3.6. Color of Fried Banana Chips After Deep-Frying Process

The colors (L*, a*, and b*) of all the treatments were significantly influenced by the ratios and frying batches (p < 0.05), as shown in Figure 6A–C. Certainly, the fried banana chips of treatment D (L = 57.63) demonstrated the lightest color throughout the period of frying and followed by treatments C (L = 54.44), A (L = 54.27), and then B (L = 52.33). These L* colors were higher than a study by Aida et al. [31], who indicated that all the samples of banana chips had L* values of less than 50, indicating that all samples were dark. Importantly, the smallest rate of a* value existed in treatment C in every frying batch. Similarly, b* values revealed the same minor alteration in all treatments. According to Krokida et al. [32], the same amount of frying time, as the temperature rises, the a* parameter rises as well, which is detrimental to the color of fried goods (making them redder). Additionally, higher b* parameter values typically result in more yellow goods, which is preferable for fried foods [32].

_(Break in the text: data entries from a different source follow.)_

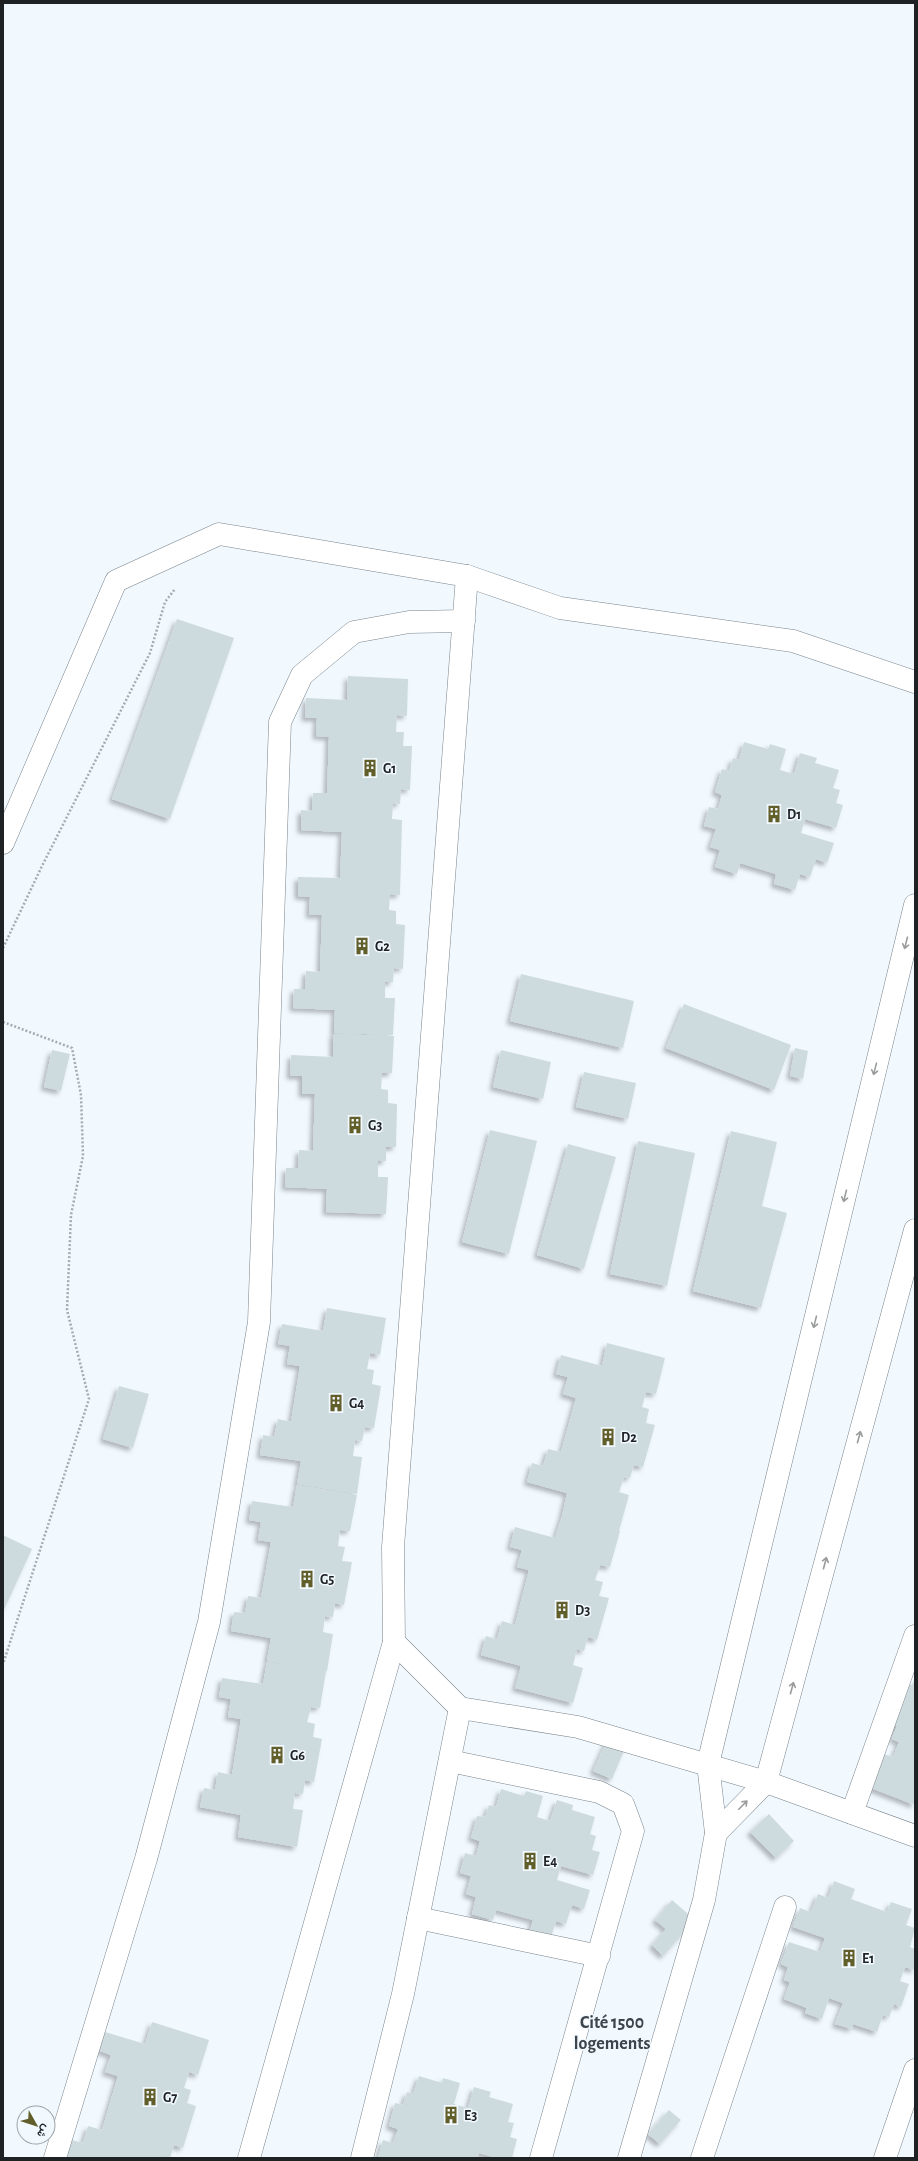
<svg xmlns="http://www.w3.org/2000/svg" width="918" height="2161" font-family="'Alegreya Sans',Vazirmatn,sans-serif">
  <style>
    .building { fill: #cedbde; filter: url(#shadow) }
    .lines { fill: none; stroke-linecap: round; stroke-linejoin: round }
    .street-casing { stroke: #7b848b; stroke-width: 23 }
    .path { stroke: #a5acb0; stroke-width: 2.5; stroke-dasharray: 2 2; stroke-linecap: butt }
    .street { stroke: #fff; stroke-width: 22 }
    .oneway { stroke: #9a9c9c }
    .labels { text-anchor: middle; stroke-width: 3; stroke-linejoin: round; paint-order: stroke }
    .poi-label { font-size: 14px; font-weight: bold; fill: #1e2224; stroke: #f1f9ff; text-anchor: start }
    .district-label { font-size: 18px; font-weight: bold; fill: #3d454b; stroke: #f1f9ff }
  </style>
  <defs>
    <filter id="shadow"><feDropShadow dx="-3.5" dy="3.5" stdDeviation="2" flood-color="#0004"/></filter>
  </defs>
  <rect width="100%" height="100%" fill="#f1f9ff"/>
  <g class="building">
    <polygon points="177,619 234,638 170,819 112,799"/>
    <polygon points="348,676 408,679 407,716 397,715 396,732 404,732 403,746 412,746 410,790 401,789 400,804 393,803 392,819 402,820 401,857 400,895 390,894 389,910 396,911 396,924 405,925 403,969 394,968 393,982 385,982 385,998 395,998 393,1035 334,1033 335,1010 293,1008 294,989 305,989 306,971 320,972 322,915 309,915 310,897 298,896 298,877 340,878 342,832 301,830 301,810 312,811 313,793 327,793 329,737 316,736 317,718 305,718 306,698 347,700"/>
    <polygon points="744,742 768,749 770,744 786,749 780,770 794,774 800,753 817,758 815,763 839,770 833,788 840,790 836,803 843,805 836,828 805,819 801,833 834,843 827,863 816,859 810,877 800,874 795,890 774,884 776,874 740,863 737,874 715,867 720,850 710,847 716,829 704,826 709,807 718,809 722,795 715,792 722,769 729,771 733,758 739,760"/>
    <polygon points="521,974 634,1001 623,1048 510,1021"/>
    <polygon points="684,1004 791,1045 774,1090 666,1048"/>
    <polygon points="333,1034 394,1036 392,1073 382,1073 381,1089 388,1090 388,1103 397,1104 396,1147 386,1147 386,1161 378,1161 378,1177 388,1177 386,1214 326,1212 327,1189 285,1187 286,1168 298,1168 299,1150 313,1151 315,1094 302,1094 302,1076 290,1076 291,1055 333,1057"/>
    <polygon points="795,1048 808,1051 803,1079 790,1076"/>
    <polygon points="52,1050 70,1054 61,1091 44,1087"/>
    <polygon points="501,1050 551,1062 543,1099 493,1087"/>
    <polygon points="584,1072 636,1083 628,1119 576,1107"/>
    <polygon points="490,1130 537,1141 509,1254 462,1242"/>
    <polygon points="731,1131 777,1142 762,1206 787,1213 761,1308 693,1291"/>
    <polygon points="638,1141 695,1153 667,1286 610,1274"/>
    <polygon points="568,1144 616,1157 584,1269 537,1255"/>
    <polygon points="327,1308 386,1318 380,1355 370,1353 367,1369 374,1370 372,1384 381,1386 374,1428 365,1427 362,1441 355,1440 353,1456 362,1457 357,1494 297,1484 301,1461 260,1455 263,1435 274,1437 278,1419 291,1422 300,1366 287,1364 290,1346 278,1344 282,1324 323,1331"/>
    <polygon points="607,1343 665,1358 656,1394 646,1392 642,1407 649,1409 646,1423 655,1425 643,1467 634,1465 630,1478 624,1477 619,1492 629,1495 619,1531 602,1526 620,1531 610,1567 600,1565 595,1580 603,1582 599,1596 609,1598 597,1640 588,1637 584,1651 577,1649 573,1665 583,1668 573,1703 515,1688 521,1666 481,1655 486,1636 497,1639 502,1621 515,1625 529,1570 517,1567 522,1550 510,1547 515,1527 555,1538 562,1516 567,1493 527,1482 532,1463 543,1466 548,1449 561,1452 576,1398 563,1394 568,1377 556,1374 561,1355 602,1366"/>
    <polygon points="119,1386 149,1394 133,1448 103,1439"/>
    <polygon points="297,1485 357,1495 350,1531 340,1530 338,1546 345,1547 342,1561 352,1562 344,1605 335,1603 333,1617 325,1616 323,1632 333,1634 327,1671 267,1661 271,1638 231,1631 234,1612 245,1613 248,1596 261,1598 271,1542 258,1540 261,1522 249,1520 252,1501 293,1507"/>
    <polygon points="3,1535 32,1549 3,1612"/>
    <polygon points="267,1662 326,1671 320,1708 311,1707 307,1722 315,1724 313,1737 322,1739 314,1782 305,1780 303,1794 295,1793 293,1809 303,1810 297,1847 238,1837 241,1815 200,1807 204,1788 215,1790 218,1772 232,1775 241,1719 228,1717 231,1699 219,1697 222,1678 263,1684"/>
    <polygon points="915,1678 915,1805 871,1788 884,1754 893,1757 899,1742 892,1739 897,1726 888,1723 903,1682 912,1685"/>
    <polygon points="608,1738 626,1746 612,1779 593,1771"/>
    <polygon points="501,1789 524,1796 526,1791 543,1796 537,1817 550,1821 557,1800 573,1805 572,1810 595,1817 590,1834 596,1836 592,1850 600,1852 593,1875 561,1866 557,1880 590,1890 584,1909 572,1905 566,1924 556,1921 551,1937 530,1931 533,1920 496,1910 493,1920 472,1914 476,1897 466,1894 471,1876 460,1873 465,1853 476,1856 480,1841 471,1838 477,1816 485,1817 489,1805 496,1807"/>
    <polygon points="769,1814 794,1841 776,1858 750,1832"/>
    <polygon points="834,1881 855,1889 851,1899 887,1912 891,1902 912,1909 906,1925 915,1928 910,1947 915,1949 915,1970 905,1967 900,1981 909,1984 901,2007 894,2004 889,2017 883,2015 877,2032 853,2024 852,2029 835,2024 843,2003 829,1998 822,2019 805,2013 807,2008 784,1999 790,1982 784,1980 788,1967 781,1964 789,1942 820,1952 825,1938 793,1927 800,1908 811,1912 818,1894 828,1898"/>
    <polygon points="672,1900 695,1920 663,1956 652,1945 666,1929 655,1920"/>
    <polygon points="152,2022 209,2040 198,2075 189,2072 184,2088 191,2090 187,2103 196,2106 183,2148 174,2145 170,2158 163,2156 162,2158 67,2158 72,2140 83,2143 88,2126 102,2130 118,2076 105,2072 111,2055 100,2051 105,2032 145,2044"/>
    <polygon points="419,2076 442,2083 443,2078 460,2083 454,2104 468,2108 474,2087 491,2092 489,2097 513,2104 508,2122 514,2123 510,2137 517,2139 512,2158 497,2158 479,2153 477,2158 378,2158 383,2140 393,2143 398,2129 389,2126 395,2103 403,2105 407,2092 413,2094"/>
    <polygon points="669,2110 681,2120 660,2144 648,2134"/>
  </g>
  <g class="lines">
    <g class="street-casing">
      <g id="street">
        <polyline points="467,576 393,1547 394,1642 460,1708 578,1727 766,1782 915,1836"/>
        <polyline points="3,843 116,581 219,534 467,576 560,608 793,641 915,682"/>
        <polyline points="450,1761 599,1792 623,1804 633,1831 541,2158"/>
        <polyline points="852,1813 915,1636"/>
        <polyline points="716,1833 766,1782 915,1230"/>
        <polyline points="418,1918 599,1956"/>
        <polyline points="55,2158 146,1859 209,1622 259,1322 280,722 302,675 354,632 409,622 464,621"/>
        <polyline points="249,2158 394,1642"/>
        <polyline points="362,2158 403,1994 460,1708"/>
        <polyline points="629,2158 704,1900 716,1833 708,1764 915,905"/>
        <polyline points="702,2158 785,1907"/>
        <polyline points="885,2158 915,2070"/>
      </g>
    </g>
    <g class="path">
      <polyline points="3,948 42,866 150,653 165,602 175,589"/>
      <polyline points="3,1022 72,1048 81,1095 83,1156 71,1215 67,1310 89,1399 3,1664"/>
    </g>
    <use href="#street" class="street"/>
  </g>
  <defs><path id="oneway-shaft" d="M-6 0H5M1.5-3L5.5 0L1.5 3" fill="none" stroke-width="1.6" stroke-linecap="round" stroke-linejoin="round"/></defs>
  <g class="oneway">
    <use href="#oneway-shaft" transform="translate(906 943) rotate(104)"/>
    <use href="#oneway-shaft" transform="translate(875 1069) rotate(104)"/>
    <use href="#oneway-shaft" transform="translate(845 1196) rotate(104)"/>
    <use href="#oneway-shaft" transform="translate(815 1322) rotate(104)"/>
    <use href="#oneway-shaft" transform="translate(859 1437) rotate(-75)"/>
    <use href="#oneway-shaft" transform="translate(825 1563) rotate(-75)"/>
    <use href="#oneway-shaft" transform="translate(792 1688) rotate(-75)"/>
    <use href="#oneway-shaft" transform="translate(743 1805) rotate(-45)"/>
  </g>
  <defs>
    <g id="building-bare" transform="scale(1.38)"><path d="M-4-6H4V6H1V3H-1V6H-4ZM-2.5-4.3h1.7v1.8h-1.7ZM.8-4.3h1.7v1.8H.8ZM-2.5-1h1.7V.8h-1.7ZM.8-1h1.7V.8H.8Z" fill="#625e2a" stroke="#f1f9ff" stroke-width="2.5" paint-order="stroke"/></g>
  </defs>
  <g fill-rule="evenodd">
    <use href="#building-bare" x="370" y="768"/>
    <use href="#building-bare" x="774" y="814"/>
    <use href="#building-bare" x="362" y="946"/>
    <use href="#building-bare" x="355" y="1125"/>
    <use href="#building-bare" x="336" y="1403"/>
    <use href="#building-bare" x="608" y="1437"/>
    <use href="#building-bare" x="307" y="1579"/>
    <use href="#building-bare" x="562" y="1610"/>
    <use href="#building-bare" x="277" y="1755"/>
    <use href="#building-bare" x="530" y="1861"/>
    <use href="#building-bare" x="849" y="1958"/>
    <use href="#building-bare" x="150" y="2097"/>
    <use href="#building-bare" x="451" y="2115"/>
  </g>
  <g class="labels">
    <g class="poi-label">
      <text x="383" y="773">G1</text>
      <text x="787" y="819">D1</text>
      <text x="375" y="951">G2</text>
      <text x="368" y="1130">G3</text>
      <text x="349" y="1408">G4</text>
      <text x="621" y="1442">D2</text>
      <text x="320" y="1584">G5</text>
      <text x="575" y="1615">D3</text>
      <text x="290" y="1760">G6</text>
      <text x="543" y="1866">E4</text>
      <text x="862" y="1963">E1</text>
      <text x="163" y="2102">G7</text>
      <text x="464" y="2120">E3</text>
    </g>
    <g class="district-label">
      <text x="612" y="2028">Cité 1500<tspan x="612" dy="21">logements</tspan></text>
    </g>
  </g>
  <rect width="918" height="2161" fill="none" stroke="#1e2224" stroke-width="8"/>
  <g transform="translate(36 2125) rotate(129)"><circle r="19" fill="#f1f9ff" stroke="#9da3a7"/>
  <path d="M0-3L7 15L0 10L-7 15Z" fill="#625e2a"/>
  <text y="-6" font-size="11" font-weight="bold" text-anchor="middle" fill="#1e2224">ش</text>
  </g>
</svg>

3.7. Lipid Content of Fried Banana Chips After Deep-Frying Process

The oil uptake in the banana chips during the continuous deep-frying process differed significantly, as seen in Figure 7 (p < 0.05). The maximum oil adsorption of the first batch was discovered in treatment B (35.58%), followed by A (33.46%), C (32.61%), and D (31.08%). Similarly, the last frying batch indicated the prominent lipid content in treatment B (37.19%), while the least occurrence was found in treatment C (32.45%) and D (32.85%) followed by A (33.93%). In this study, the lipid contents after the last frying were higher than those demonstrated by Aida et al. [31], who found to it be between 26.89 and 31.88%. This may be due to the different types of oils used, the duration of banana frying, and the amount and thickness of a banana in a frying cycle. This current study and the study of Aida et al. applied the same frying temperature of 180 °C. However, this current study used 40 g of banana sample and 1 min of frying time, whereas Aida et al. used only 4 g for 4 min in the frying with palm oil. Otherwise, the soybean oil used in this study may contain higher unsaturated fatty acids than palm oil, resulting in a greater absorption of the oil into the banana chips. This was also explained by Kita and Lisińska [33] that the high unsaturated fatty acids can improve fat absorption compared to the low unsaturated fatty acids.

4. Conclusions

This study concluded that adding coconut oil to soybean oil enhanced thermal stability during continuous deep frying. The ratio of coconut oil added to soybean oil and the frying batch significantly improved the thermal stability by delaying the degradation of the frying oil quality during the continuous deep-frying process (p < 0.05). All physicochemical parameters, including the AV, FFA, PV, p-AV, TOTOX, and color values were significantly different (p < 0.05) in all the treatments (A, B, C, and D). In terms of the physicochemical characteristics, and the color and lipid content of the banana chips, the treatment C was selected as the most stable and resistant blended oil, followed by D < B < A. Consequently, the blend of soybean and coconut oil offers improved thermal stability at a lower cost compared to pure coconut oil, presenting a viable alternative for cost-conscious consumers of coconut oil. However, some chemical properties of the blends such as the total polar compound, fatty acid composition, oil viscosity, and the sensory evaluation of the fried products should be further addressed.